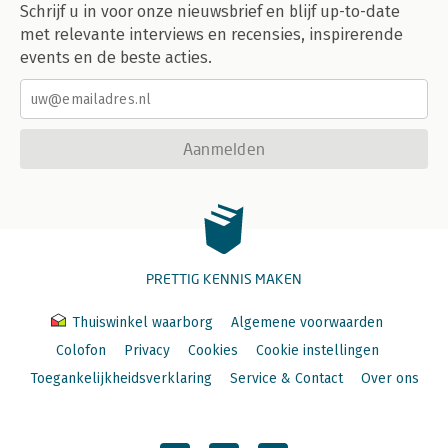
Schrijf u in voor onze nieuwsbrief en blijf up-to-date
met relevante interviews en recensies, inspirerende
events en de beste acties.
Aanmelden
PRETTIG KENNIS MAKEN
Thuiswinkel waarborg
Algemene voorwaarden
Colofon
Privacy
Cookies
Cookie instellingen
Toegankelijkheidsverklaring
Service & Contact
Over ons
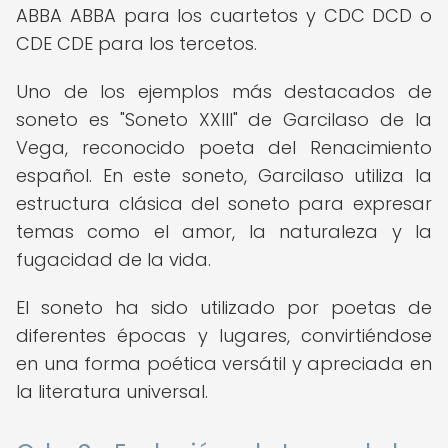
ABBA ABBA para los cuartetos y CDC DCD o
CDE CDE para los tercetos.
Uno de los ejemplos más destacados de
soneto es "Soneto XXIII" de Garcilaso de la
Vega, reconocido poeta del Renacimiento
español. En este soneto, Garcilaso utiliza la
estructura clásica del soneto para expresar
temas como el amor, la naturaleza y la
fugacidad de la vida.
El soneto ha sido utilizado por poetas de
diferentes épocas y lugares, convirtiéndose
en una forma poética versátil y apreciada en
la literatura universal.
----
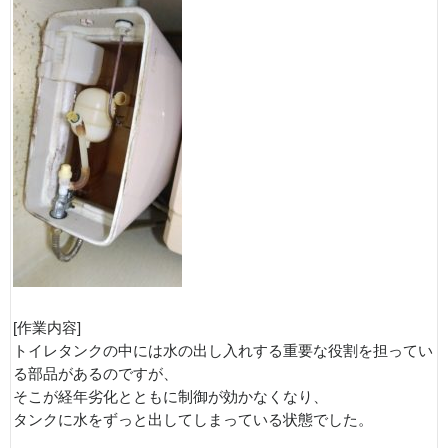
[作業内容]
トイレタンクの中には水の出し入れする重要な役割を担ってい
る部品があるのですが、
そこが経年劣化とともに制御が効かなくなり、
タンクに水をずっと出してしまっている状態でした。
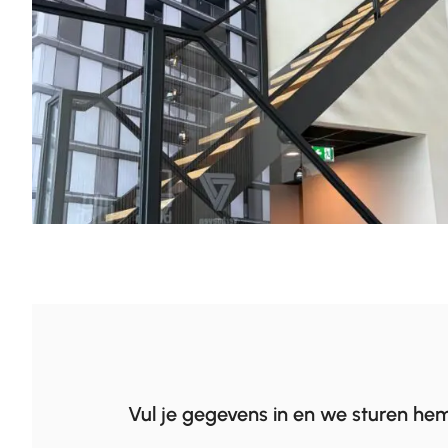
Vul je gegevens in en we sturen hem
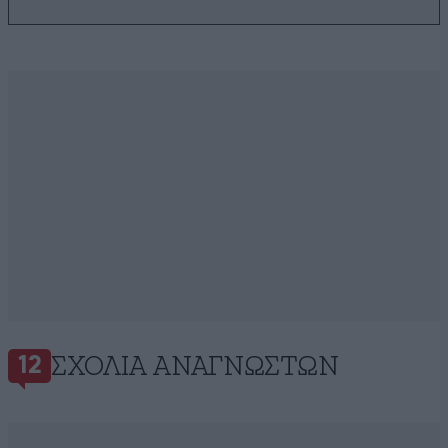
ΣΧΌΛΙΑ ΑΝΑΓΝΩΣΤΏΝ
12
----
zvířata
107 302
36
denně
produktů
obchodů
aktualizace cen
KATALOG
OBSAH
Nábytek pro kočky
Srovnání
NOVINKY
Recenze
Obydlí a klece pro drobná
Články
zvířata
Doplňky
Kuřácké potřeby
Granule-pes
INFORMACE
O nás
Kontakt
----
How many lines of the records above contain the word "soneto"? Reply with the number alone.

4